Logistic Regression Confusion Matrix:
                Predicted
Actual    | No Disease | Disease
----------|------------|--------
No Disease|      69     |     0
Disease   |       0     |    31

Logistic Regression Metrics:
True Negatives (TN): 69
False Positives (FP): 0
False Negatives (FN): 0
True Positives (TP): 31
Accuracy: 1.000 (100.0%)

=== RANDOM FOREST ===

Random Forest Confusion Matrix:
                Predicted
Actual    | No Disease | Disease
----------|------------|--------
No Disease|      67     |     2
Disease   |       9     |    22

Random Forest Metrics:
True Negatives (TN): 67
False Positives (FP): 2
False Negatives (FN): 9
True Positives (TP): 22
Accuracy: 0.890 (89.0%)

=== COMPARISON ===
Logistic Regression Accuracy: 1.000 (100.0%)
Random Forest Accuracy: 0.890 (89.0%)
Logistic Regression performed better!

Best Model: Logistic Regression


Confusion matrices help compare different ML models on the same dataset.

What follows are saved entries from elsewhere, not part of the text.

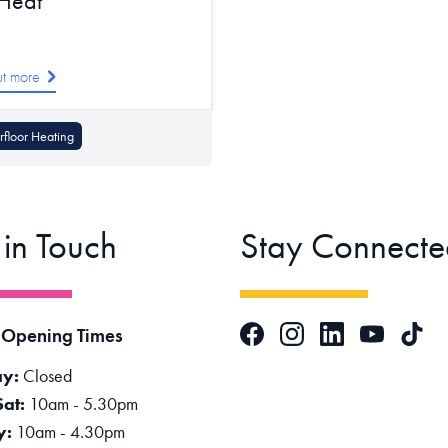
 Heat
ut more
floor Heating
 in Touch
Stay Connecte
Facebook
Instagram
LinkedIn
TikTok
 Opening Times
YouTube
y:
Closed
Sat:
10am - 5.30pm
y:
10am - 4.30pm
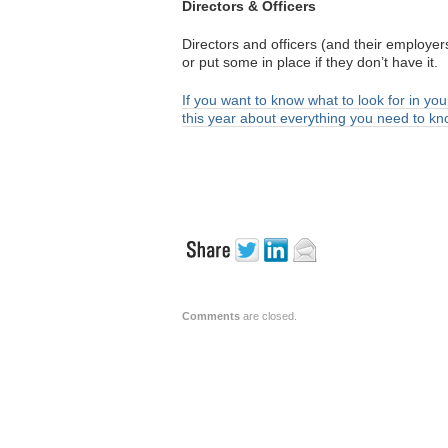
Directors & Officers
Directors and officers (and their employ
or put some in place if they don’t have it.
If you want to know what to look for in you
this year about everything you need to k
Comments
are closed.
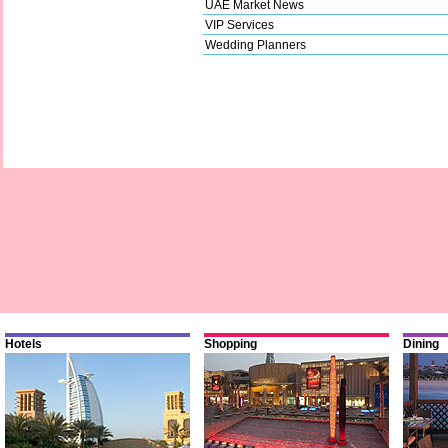
UAE Market News
VIP Services
Wedding Planners
Hotels
Shopping
Dining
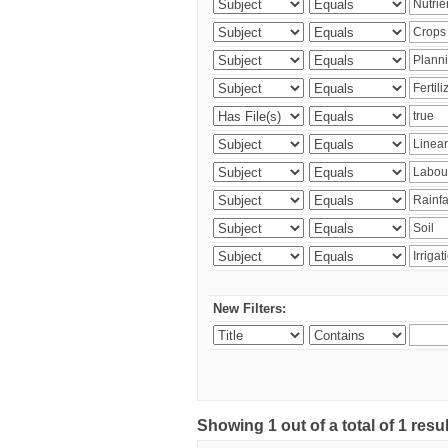
New Filters:
Showing 1 out of a total of 1 resu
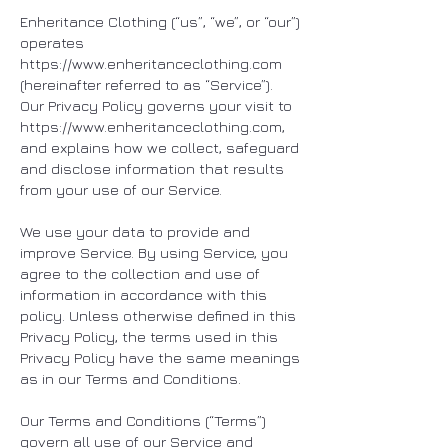
Enheritance Clothing (“us”, “we”, or “our”)
operates
https://www.enheritanceclothing.com
(hereinafter referred to as “Service”).
Our Privacy Policy governs your visit to
https://www.enheritanceclothing.com
,
and explains how we collect, safeguard
and disclose information that results
from your use of our Service.
We use your data to provide and
improve Service. By using Service, you
agree to the collection and use of
information in accordance with this
policy. Unless otherwise defined in this
Privacy Policy, the terms used in this
Privacy Policy have the same meanings
as in our Terms and Conditions.
Our Terms and Conditions (“Terms”)
govern all use of our Service and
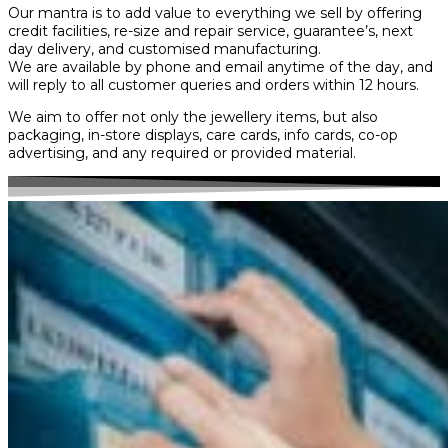
Our mantra is to add value to everything we sell by offering
credit facilities, re-size and repair service, guarantee’s, next
day delivery, and customised manufacturing.
We are available by phone and email anytime of the day, and
will reply to all customer queries and orders within 12 hours.
We aim to offer not only the jewellery items, but also
packaging, in-store displays, care cards, info cards, co-op
advertising, and any required or provided material.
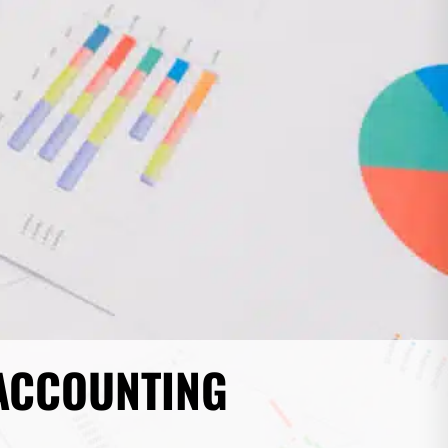
 ACCOUNTING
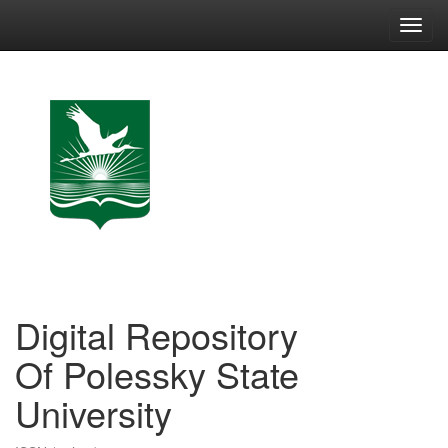
Skip
navigation
Digital Repository
Of Polessky State
University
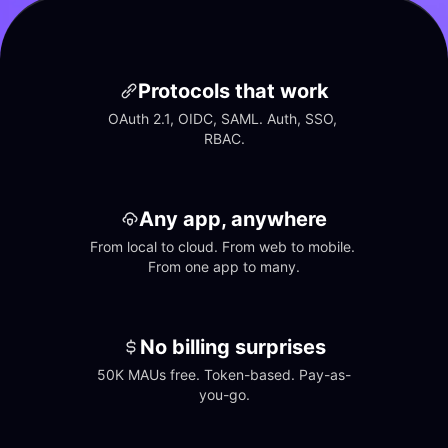
Protocols that work
OAuth 2.1, OIDC, SAML. Auth, SSO, 
RBAC.
Any app, anywhere
From local to cloud. From web to mobile. 
From one app to many.
No billing surprises
50K MAUs free. Token-based. Pay-as-
you-go.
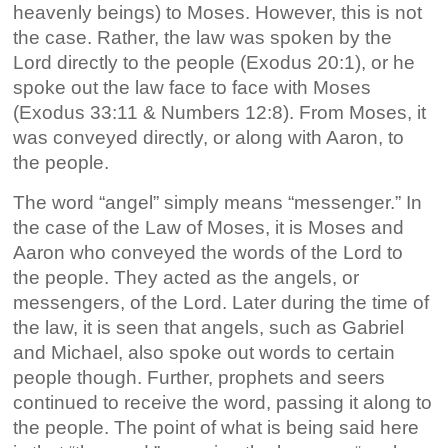
heavenly beings) to Moses. However, this is not
the case. Rather, the law was spoken by the
Lord directly to the people (Exodus 20:1), or he
spoke out the law face to face with Moses
(Exodus 33:11 & Numbers 12:8). From Moses, it
was conveyed directly, or along with Aaron, to
the people.
The word “angel” simply means “messenger.” In
the case of the Law of Moses, it is Moses and
Aaron who conveyed the words of the Lord to
the people. They acted as the angels, or
messengers, of the Lord. Later during the time of
the law, it is seen that angels, such as Gabriel
and Michael, also spoke out words to certain
people though. Further, prophets and seers
continued to receive the word, passing it along to
the people. The point of what is being said here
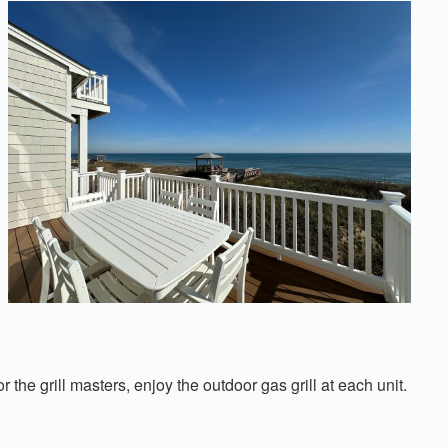
he grill masters, enjoy the outdoor gas grill at each unit.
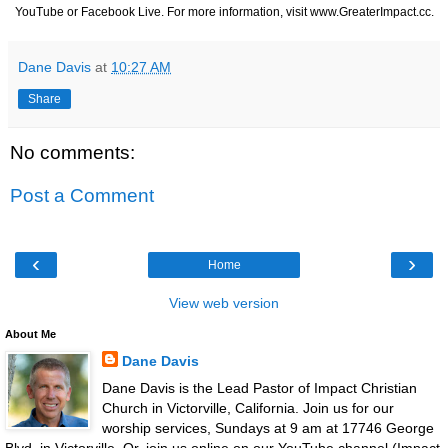
YouTube or Facebook Live. For more information, visit
www.GreaterImpact.cc
.
Dane Davis
at
10:27 AM
Share
No comments:
Post a Comment
‹
›
Home
View web version
About Me
Dane Davis
Dane Davis is the Lead Pastor of Impact Christian
Church in Victorville, California. Join us for our
worship services, Sundays at 9 am at 17746 George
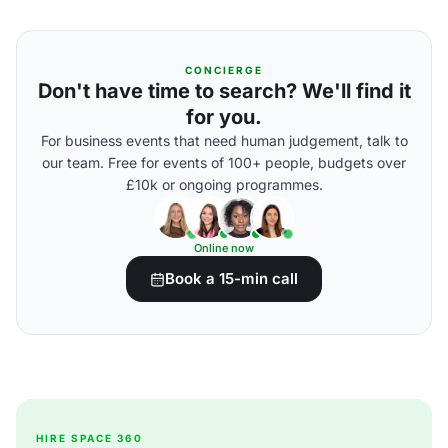
CONCIERGE
Don't have time to search? We'll find it
for you.
For business events that need human judgement, talk to
our team. Free for events of 100+ people, budgets over
£10k or ongoing programmes.
Online now
Book a 15-min call
HIRE SPACE 360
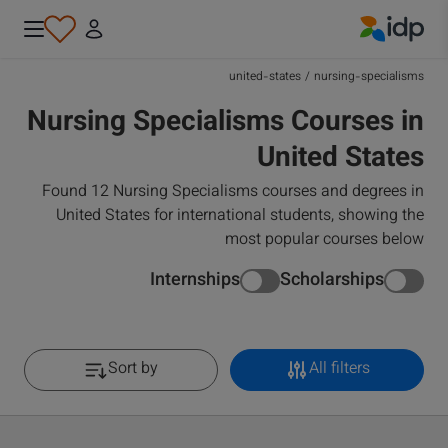
IDP Education
united-states
/
nursing-specialisms
Nursing Specialisms Courses in
United States
Found 12 Nursing Specialisms courses and degrees in
United States for international students, showing the
most popular courses below
Internships
Scholarships
Sort by
All filters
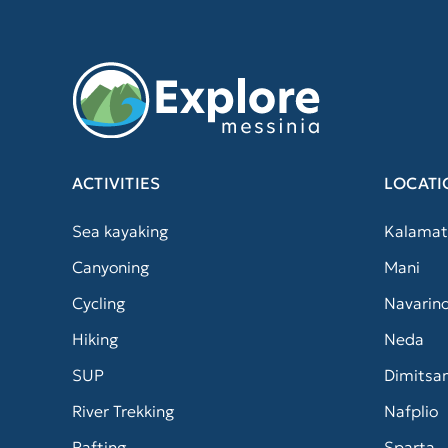
ACTIVITIES
LOCATI
Sea kayaking
Kalamat
Canyoning
Mani
Cycling
Navarin
Hiking
Neda
SUP
Dimitsa
River Trekking
Nafplio
Rafting
Sparta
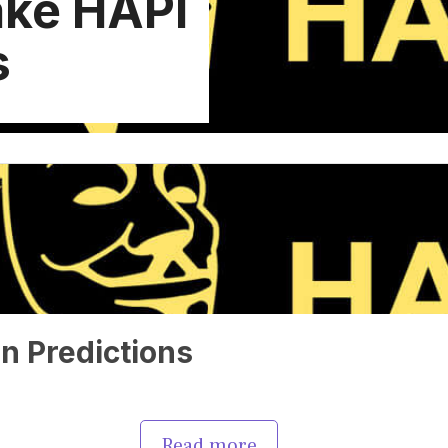
ke HAPI
s
n Predictions
Read more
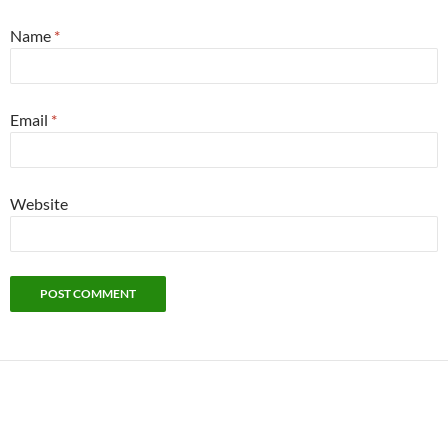
Name
*
Email
*
Website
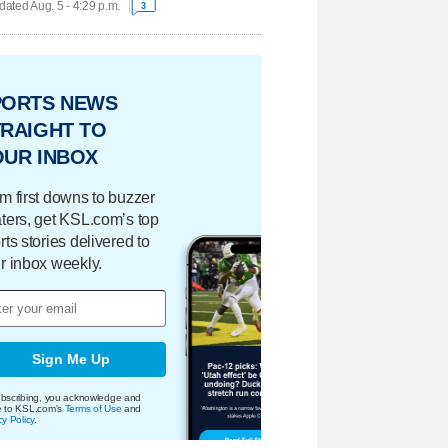
ated Aug. 5 - 4:29 p.m.
3
PORTS NEWS
RAIGHT TO
OUR INBOX
m first downs to buzzer
ters, get KSL.com’s top
rts stories delivered to
r inbox weekly.
Sign Me Up
bscribing, you acknowledge and
e to KSL.com's
Terms of Use
and
cy Policy
.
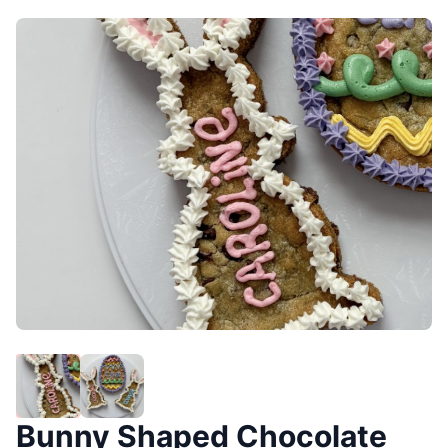
Bunny Shaped Chocolate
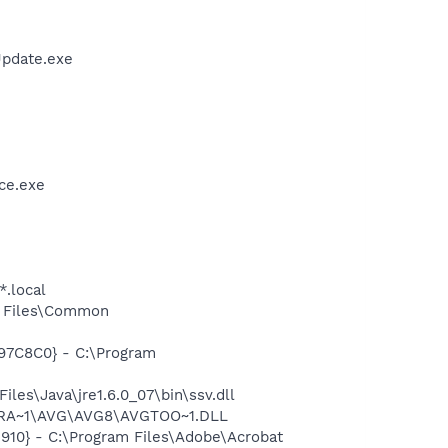
Update.exe
ce.exe
*.local
m Files\Common
97C8C0} - C:\Program
s\Java\jre1.6.0_07\bin\ssv.dll
OGRA~1\AVG\AVG8\AVGTOO~1.DLL
10} - C:\Program Files\Adobe\Acrobat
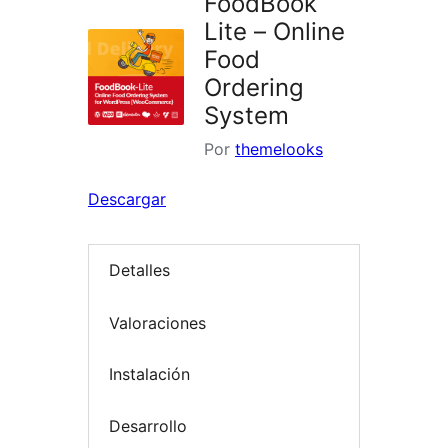
FoodBook
Lite – Online
Food
Ordering
System
Por
themelooks
Descargar
Detalles
Valoraciones
Instalación
Desarrollo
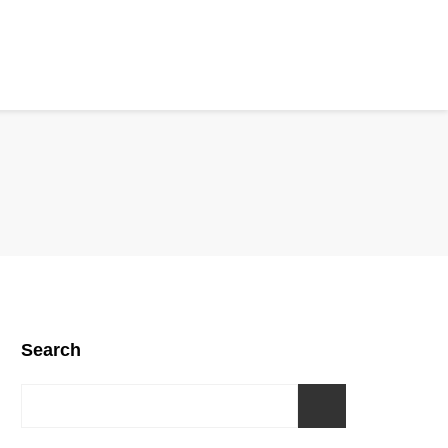
Search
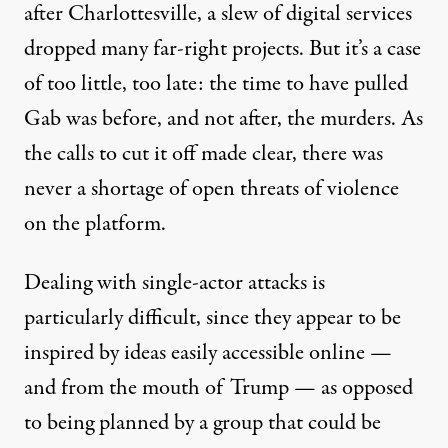
after Charlottesville, a slew of digital services
dropped many far-right projects. But it’s a case
of too little, too late: the time to have pulled
Gab was before, and not after, the murders. As
the calls to cut it off made clear, there was
never a shortage of open threats of violence
on the platform.
Dealing with single-actor attacks is
particularly difficult, since they appear to be
inspired by ideas easily accessible online —
and from the mouth of Trump — as opposed
to being planned by a group that could be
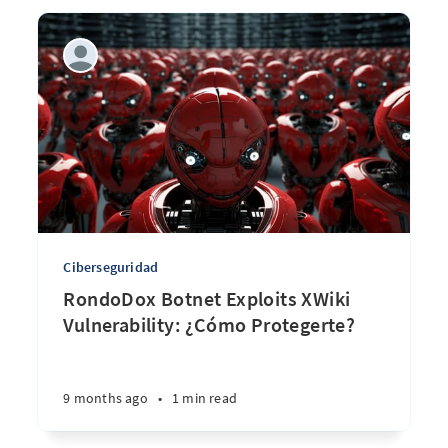
Ciberseguridad
RondoDox Botnet Exploits XWiki
Vulnerability: ¿Cómo Protegerte?
9 months ago
•
1 min read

By testing multiple algorithms, we can see which performs best and what types of errors each makes. This is especially important in medical applications where false negatives (missing disease) are more dangerous than false positives (false alarm). The confusion matrix guides us to choose the right model based on error patterns that matter most for our specific problem.